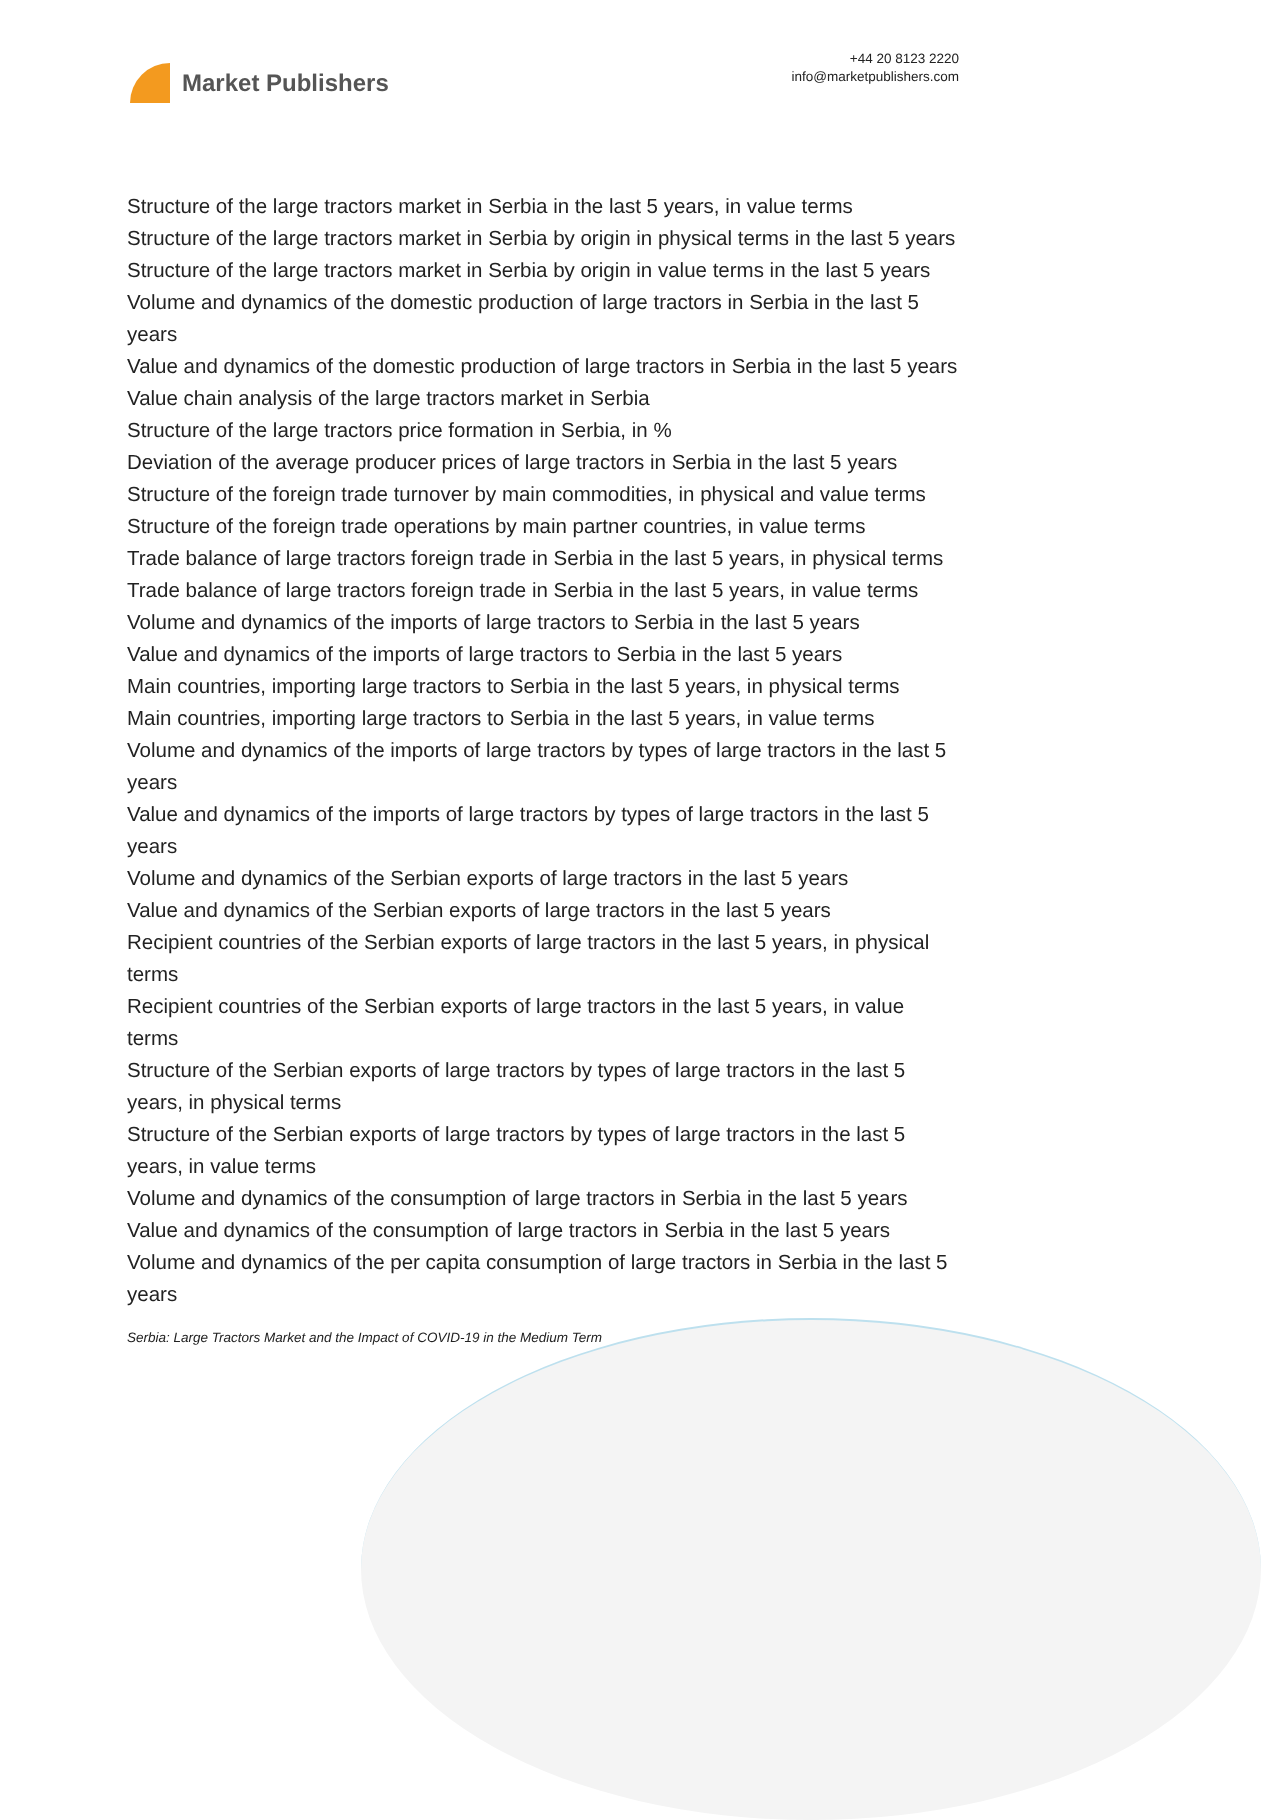Market Publishers
+44 20 8123 2220
info@marketpublishers.com
Structure of the large tractors market in Serbia in the last 5 years, in value terms
Structure of the large tractors market in Serbia by origin in physical terms in the last 5 years
Structure of the large tractors market in Serbia by origin in value terms in the last 5 years
Volume and dynamics of the domestic production of large tractors in Serbia in the last 5 years
Value and dynamics of the domestic production of large tractors in Serbia in the last 5 years
Value chain analysis of the large tractors market in Serbia
Structure of the large tractors price formation in Serbia, in %
Deviation of the average producer prices of large tractors in Serbia in the last 5 years
Structure of the foreign trade turnover by main commodities, in physical and value terms
Structure of the foreign trade operations by main partner countries, in value terms
Trade balance of large tractors foreign trade in Serbia in the last 5 years, in physical terms
Trade balance of large tractors foreign trade in Serbia in the last 5 years, in value terms
Volume and dynamics of the imports of large tractors to Serbia in the last 5 years
Value and dynamics of the imports of large tractors to Serbia in the last 5 years
Main countries, importing large tractors to Serbia in the last 5 years, in physical terms
Main countries, importing large tractors to Serbia in the last 5 years, in value terms
Volume and dynamics of the imports of large tractors by types of large tractors in the last 5 years
Value and dynamics of the imports of large tractors by types of large tractors in the last 5 years
Volume and dynamics of the Serbian exports of large tractors in the last 5 years
Value and dynamics of the Serbian exports of large tractors in the last 5 years
Recipient countries of the Serbian exports of large tractors in the last 5 years, in physical terms
Recipient countries of the Serbian exports of large tractors in the last 5 years, in value terms
Structure of the Serbian exports of large tractors by types of large tractors in the last 5 years, in physical terms
Structure of the Serbian exports of large tractors by types of large tractors in the last 5 years, in value terms
Volume and dynamics of the consumption of large tractors in Serbia in the last 5 years
Value and dynamics of the consumption of large tractors in Serbia in the last 5 years
Volume and dynamics of the per capita consumption of large tractors in Serbia in the last 5 years
Serbia: Large Tractors Market and the Impact of COVID-19 in the Medium Term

**********

** DESCRIPTION OF THE TASK **
When a picture appears among the entries, skip it; transcribe everything else exactly.

** ANSWER BOX **
Market Publishers
+44 20 8123 2220
info@marketpublishers.com
Structure of the large tractors market in Serbia in the last 5 years, in value terms
Structure of the large tractors market in Serbia by origin in physical terms in the last 5 years
Structure of the large tractors market in Serbia by origin in value terms in the last 5 years
Volume and dynamics of the domestic production of large tractors in Serbia in the last 5 years
Value and dynamics of the domestic production of large tractors in Serbia in the last 5 years
Value chain analysis of the large tractors market in Serbia
Structure of the large tractors price formation in Serbia, in %
Deviation of the average producer prices of large tractors in Serbia in the last 5 years
Structure of the foreign trade turnover by main commodities, in physical and value terms
Structure of the foreign trade operations by main partner countries, in value terms
Trade balance of large tractors foreign trade in Serbia in the last 5 years, in physical terms
Trade balance of large tractors foreign trade in Serbia in the last 5 years, in value terms
Volume and dynamics of the imports of large tractors to Serbia in the last 5 years
Value and dynamics of the imports of large tractors to Serbia in the last 5 years
Main countries, importing large tractors to Serbia in the last 5 years, in physical terms
Main countries, importing large tractors to Serbia in the last 5 years, in value terms
Volume and dynamics of the imports of large tractors by types of large tractors in the last 5 years
Value and dynamics of the imports of large tractors by types of large tractors in the last 5 years
Volume and dynamics of the Serbian exports of large tractors in the last 5 years
Value and dynamics of the Serbian exports of large tractors in the last 5 years
Recipient countries of the Serbian exports of large tractors in the last 5 years, in physical terms
Recipient countries of the Serbian exports of large tractors in the last 5 years, in value terms
Structure of the Serbian exports of large tractors by types of large tractors in the last 5 years, in physical terms
Structure of the Serbian exports of large tractors by types of large tractors in the last 5 years, in value terms
Volume and dynamics of the consumption of large tractors in Serbia in the last 5 years
Value and dynamics of the consumption of large tractors in Serbia in the last 5 years
Volume and dynamics of the per capita consumption of large tractors in Serbia in the last 5 years
Serbia: Large Tractors Market and the Impact of COVID-19 in the Medium Term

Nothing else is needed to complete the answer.